Computer Science Notes

Computer Science Notes

CS Notes is a simple blog to keep track about CS-related stuff I consider useful.

06 Sep 2020

Are Boosting Algorithms the new baseline model for your Tabular data? Part 1

by Harpo MAxx (3 min read)

My usual ally when dealing with tabular data is glorious Random Forest (RF). You can try it in your data without regret and probably RF will give you a very good baseline solution without spending time tuning the algorithm. (I truly believe Leo Breiman is a kind of god at the same level of Hinton. Random Forest is a ensemble learning algorithm which uses the bagging strategy. In general the idea of RF consist of generating different decision trees on sample subsets of the original dataset. There is, however, an alternative strategy about ensemble learners which is boosting. In boosting decision trees the idea is to “concatenate” several decision trees generated using residual (or misclassified examples). You can think in a sort of pipe between different trees.

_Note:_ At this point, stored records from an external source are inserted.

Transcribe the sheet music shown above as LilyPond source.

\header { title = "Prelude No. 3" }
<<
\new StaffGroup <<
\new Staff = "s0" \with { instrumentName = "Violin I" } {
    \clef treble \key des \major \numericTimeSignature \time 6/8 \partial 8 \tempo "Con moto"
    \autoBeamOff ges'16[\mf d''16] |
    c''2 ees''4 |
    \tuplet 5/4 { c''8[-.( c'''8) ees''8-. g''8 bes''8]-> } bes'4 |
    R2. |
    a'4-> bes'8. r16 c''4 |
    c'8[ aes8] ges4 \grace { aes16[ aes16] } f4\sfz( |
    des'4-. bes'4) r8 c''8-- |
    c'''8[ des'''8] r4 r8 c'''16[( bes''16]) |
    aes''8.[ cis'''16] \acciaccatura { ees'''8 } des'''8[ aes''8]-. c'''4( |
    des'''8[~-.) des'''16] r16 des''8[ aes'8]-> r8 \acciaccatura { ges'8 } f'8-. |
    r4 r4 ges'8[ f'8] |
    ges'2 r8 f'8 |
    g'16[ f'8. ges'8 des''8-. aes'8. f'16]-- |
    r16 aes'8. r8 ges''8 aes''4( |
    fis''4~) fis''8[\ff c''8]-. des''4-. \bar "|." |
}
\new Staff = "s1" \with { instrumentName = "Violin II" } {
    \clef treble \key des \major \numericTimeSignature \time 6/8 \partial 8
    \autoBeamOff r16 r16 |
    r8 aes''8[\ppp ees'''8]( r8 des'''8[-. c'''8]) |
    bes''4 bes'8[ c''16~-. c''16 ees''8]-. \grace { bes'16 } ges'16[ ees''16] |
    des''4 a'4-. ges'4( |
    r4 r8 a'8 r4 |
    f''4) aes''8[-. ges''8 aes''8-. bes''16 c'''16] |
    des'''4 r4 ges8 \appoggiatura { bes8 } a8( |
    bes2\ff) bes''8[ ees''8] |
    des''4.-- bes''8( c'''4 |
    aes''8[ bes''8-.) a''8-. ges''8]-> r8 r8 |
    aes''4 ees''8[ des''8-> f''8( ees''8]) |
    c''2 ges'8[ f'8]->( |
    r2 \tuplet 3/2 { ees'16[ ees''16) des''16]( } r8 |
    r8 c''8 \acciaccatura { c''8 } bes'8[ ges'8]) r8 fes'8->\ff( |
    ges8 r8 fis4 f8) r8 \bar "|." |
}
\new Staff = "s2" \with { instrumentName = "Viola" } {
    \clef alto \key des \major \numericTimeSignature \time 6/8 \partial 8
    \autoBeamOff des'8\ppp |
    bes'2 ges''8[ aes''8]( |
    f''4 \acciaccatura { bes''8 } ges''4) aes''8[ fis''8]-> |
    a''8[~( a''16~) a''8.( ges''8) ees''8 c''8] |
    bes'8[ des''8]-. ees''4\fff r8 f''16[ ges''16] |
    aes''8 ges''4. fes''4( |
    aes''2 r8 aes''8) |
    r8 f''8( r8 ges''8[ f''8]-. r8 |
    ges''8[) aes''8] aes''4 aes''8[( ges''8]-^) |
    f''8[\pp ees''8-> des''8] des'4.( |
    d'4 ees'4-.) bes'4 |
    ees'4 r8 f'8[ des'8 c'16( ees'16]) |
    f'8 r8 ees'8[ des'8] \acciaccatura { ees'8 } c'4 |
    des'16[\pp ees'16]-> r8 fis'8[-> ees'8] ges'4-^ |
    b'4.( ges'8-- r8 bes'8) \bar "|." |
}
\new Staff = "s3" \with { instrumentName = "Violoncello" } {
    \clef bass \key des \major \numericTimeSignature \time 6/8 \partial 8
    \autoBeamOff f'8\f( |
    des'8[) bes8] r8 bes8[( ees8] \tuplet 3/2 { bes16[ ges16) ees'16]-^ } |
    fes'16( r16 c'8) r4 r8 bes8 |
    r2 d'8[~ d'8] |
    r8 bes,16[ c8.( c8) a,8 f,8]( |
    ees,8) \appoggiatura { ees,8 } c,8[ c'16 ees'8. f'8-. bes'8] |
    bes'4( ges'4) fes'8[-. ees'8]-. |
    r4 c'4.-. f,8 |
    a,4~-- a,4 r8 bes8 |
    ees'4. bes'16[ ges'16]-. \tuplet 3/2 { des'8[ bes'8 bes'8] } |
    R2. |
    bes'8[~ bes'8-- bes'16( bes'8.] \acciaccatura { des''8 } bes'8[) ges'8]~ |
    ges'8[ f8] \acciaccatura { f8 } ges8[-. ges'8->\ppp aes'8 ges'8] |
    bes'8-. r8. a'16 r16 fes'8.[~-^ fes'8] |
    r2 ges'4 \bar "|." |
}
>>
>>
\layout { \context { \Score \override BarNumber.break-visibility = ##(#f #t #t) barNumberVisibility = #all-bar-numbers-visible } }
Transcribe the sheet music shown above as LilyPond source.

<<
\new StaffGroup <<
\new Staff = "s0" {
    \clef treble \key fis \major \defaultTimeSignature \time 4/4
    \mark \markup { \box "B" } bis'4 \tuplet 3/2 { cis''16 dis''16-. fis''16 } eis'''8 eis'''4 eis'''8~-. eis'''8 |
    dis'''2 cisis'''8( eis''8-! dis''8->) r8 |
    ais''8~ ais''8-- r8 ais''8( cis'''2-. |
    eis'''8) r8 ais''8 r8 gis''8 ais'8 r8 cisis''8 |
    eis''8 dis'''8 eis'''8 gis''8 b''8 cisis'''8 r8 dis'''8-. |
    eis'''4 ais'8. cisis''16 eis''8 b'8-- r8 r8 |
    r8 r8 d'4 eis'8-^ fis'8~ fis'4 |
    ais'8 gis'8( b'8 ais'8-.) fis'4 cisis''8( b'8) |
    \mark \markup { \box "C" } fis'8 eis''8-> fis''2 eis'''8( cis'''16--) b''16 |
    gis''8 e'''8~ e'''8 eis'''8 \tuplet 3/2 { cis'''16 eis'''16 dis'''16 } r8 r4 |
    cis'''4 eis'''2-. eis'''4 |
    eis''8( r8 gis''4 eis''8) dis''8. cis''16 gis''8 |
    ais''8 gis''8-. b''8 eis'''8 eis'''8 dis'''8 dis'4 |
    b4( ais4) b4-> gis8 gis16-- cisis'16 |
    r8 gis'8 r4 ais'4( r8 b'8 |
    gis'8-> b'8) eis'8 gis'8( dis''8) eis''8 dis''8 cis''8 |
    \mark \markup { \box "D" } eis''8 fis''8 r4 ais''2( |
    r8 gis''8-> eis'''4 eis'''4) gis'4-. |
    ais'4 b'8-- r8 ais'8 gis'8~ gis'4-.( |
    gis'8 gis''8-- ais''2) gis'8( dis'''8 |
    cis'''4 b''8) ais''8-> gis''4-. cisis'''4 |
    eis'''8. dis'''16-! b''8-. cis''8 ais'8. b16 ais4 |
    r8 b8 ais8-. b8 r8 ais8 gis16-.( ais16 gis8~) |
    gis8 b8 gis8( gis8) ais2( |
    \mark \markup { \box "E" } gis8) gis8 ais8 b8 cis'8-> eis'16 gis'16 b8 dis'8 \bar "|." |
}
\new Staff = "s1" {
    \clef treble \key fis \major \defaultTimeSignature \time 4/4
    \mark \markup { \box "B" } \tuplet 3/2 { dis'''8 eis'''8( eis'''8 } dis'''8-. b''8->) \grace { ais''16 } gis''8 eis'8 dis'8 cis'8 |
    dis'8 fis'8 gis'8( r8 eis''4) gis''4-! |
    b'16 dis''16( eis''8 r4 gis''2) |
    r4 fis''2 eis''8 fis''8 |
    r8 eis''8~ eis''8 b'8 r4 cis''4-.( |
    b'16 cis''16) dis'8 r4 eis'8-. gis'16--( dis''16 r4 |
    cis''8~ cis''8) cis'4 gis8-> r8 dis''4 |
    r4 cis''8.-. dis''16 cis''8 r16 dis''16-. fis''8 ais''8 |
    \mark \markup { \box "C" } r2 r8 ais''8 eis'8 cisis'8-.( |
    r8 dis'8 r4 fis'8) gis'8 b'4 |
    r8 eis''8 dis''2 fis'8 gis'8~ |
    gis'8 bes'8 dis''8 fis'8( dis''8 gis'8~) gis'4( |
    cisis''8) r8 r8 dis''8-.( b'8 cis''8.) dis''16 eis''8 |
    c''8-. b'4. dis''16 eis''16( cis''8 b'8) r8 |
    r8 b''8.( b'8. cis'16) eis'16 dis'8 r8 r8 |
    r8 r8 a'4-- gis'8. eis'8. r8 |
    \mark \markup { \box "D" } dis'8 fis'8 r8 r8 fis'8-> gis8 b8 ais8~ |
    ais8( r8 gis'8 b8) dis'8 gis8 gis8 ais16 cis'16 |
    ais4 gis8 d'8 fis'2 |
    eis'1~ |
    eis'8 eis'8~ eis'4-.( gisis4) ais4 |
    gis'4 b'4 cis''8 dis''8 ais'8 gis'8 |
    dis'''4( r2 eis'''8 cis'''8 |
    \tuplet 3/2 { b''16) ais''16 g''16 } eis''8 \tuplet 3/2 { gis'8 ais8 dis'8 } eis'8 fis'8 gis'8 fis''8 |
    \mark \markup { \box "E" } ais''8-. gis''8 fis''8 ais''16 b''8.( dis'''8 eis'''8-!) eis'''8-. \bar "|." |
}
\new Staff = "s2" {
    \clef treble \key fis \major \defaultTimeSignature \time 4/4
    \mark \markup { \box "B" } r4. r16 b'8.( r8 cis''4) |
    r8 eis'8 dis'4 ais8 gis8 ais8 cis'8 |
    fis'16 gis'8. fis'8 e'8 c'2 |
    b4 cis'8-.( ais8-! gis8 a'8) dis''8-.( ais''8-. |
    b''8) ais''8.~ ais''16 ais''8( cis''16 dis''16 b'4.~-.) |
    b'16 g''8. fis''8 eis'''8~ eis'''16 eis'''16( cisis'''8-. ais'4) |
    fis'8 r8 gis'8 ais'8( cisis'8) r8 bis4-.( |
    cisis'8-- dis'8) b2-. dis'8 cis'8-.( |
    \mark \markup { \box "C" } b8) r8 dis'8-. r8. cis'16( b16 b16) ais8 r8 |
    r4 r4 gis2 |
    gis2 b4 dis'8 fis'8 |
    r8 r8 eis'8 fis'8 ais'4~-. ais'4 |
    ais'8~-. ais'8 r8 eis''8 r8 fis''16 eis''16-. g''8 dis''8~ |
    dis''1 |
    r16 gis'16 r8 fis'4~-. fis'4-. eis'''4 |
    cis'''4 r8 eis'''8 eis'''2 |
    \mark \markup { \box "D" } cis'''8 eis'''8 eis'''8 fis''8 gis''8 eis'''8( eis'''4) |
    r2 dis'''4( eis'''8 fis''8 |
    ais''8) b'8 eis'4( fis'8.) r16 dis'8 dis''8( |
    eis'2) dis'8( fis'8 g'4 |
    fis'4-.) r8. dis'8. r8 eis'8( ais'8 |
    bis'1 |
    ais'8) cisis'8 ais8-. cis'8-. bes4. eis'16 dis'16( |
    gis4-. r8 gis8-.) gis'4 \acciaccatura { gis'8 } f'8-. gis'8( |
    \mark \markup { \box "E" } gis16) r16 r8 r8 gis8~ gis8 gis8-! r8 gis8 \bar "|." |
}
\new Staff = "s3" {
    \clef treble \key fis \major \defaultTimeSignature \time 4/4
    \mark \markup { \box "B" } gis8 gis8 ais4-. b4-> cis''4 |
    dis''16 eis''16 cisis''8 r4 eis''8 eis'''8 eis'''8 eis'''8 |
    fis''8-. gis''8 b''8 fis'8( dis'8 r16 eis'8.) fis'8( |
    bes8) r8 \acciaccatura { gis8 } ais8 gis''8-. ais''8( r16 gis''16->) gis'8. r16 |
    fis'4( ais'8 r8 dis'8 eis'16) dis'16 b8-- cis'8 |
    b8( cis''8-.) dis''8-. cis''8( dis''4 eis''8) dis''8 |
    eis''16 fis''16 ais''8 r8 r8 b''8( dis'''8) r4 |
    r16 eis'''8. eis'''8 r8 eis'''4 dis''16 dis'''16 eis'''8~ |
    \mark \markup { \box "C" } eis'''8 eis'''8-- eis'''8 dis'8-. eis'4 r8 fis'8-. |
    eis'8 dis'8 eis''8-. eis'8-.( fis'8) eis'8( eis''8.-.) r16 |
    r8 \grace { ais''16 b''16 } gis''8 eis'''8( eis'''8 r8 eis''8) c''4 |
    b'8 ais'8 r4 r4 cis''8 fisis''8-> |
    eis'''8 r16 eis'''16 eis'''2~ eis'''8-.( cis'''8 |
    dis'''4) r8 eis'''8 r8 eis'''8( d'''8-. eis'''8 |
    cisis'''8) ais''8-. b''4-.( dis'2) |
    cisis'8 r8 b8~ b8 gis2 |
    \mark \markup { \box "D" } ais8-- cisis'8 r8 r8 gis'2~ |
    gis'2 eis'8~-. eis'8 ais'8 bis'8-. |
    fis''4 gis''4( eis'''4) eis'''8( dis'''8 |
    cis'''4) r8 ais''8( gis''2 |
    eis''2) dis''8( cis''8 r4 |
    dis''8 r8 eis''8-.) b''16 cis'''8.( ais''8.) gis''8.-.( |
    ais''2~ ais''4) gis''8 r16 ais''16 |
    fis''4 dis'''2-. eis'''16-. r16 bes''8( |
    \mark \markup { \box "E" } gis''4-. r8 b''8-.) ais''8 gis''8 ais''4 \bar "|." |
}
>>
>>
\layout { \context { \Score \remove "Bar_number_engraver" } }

Given a classification problem, boost algorithms constructs a decision tree from observed data. Misclassified examples are then used for building a second tree, whose results are added to the first with some weight. The process is iterative and it can continue no improvement is observed.

Notice: Boosting and Bagging can be applied to any weak learner and not only decision/regression trees.

One of the famous boost algorithm is Adaboost proposed by Freund & Schapire. Some boosting algorithms such Adaboost used weights for considering the importance of each tree, while other used the gradient for minimizing the error. Friedman’s article from 2002, proposes an adaptation of boosting algorithms using stochastic gradient descent over the residual information.

Pseudo code of boosting algorithm as described in ISLR

The major inconvenience of boosting algorithms is they are prone to overfitting the data. To avoid the problem, they need a lot of hyper-parametrization, which of course consumes a lot of time. 😒

Several boosting variants have emerged to deal with these inconveniences. A couple of years ago, XGBoost was the top leading boost algorithm . It had a lot of success in several Kaggle competitions. Now, you can find several other very good alternative such as LightGBM from Microsoft research and more recently catboost from Yandex, a Russian tech company.

All these new boosting algorithms have made considerable improvements regarding speed and avoiding overffiting. An interesting aspect is all of then support multiple processors and even the use of GPUs during training process.

Algorithms such as catboost have put a lot of effort in helping the user during the hyper-parameters selection. The algorithm starts with a default set of parameters learned from your dataset. In addition catboost includes several techniques for early stopping. A well known strategy to avoid the overfitting. Catboost as well as XGBoost and LightGDM have packages for python and R. And in the case of Catboost they also provide a CLI version of the algorithm. Another major contribution about catboost if they handling of categorical data. You can pass the index of your categorical variables to the algorithm and catboost will use very efficient transformation in order to improve de execution time.

Here is a list of resources to start with boosting:

  1. A set of minimal posts about algorithms works. Most of them are introductory material.

    1. An explanation about how Boost works explained in a very simple way. Something a 2 years old can understand.
    2. A more deep explanation about Gradient Boost algorithms including the differences between Random Forest Bagging approach.
    3. A very practical writting about the differences between Random Forest and Gradient Boosting Algorithms. When, why and how use each one.
    4. A post discussing the different approaches used for handling categorical variables in the different gradient boost implementations. The differences in the approaches could impact in the overall computing performance.
  2. The short paper from Freund & Schapire explaining the basic concepts of ADABoost. Also the articles from Friedman about the Gradient Boosting algorithms from 1999 and 2000. Notice that the last two articles are a little bit technical.

  3. Don’t forget to check documentation and information from the gbm R package. Where regular and stocastic implementation of gradient boosting machines are implemented.

  4. A very recommended post about how Boost algorithms work by a Kaggle Master. I personally recommend this article, with a practical point of view without missing the important concepts behind Boosting machines.

  5. A nice post discussing the differences between XGBoost, LightGBM and Catboost

  6. A research article about catboost. The new boosting algorithm coming from mother Russia.

  7. A video tutorial for using catboost. In the video, one of the authors of catboost exposes the main feature using a hand-ons approach. Notebook available.

I’m thinking about giving a try to catboost, and for sure I will post a very small review of the algorithm. Who knows.. may be it can beat Random Forest as the favorite choice when using tabular data..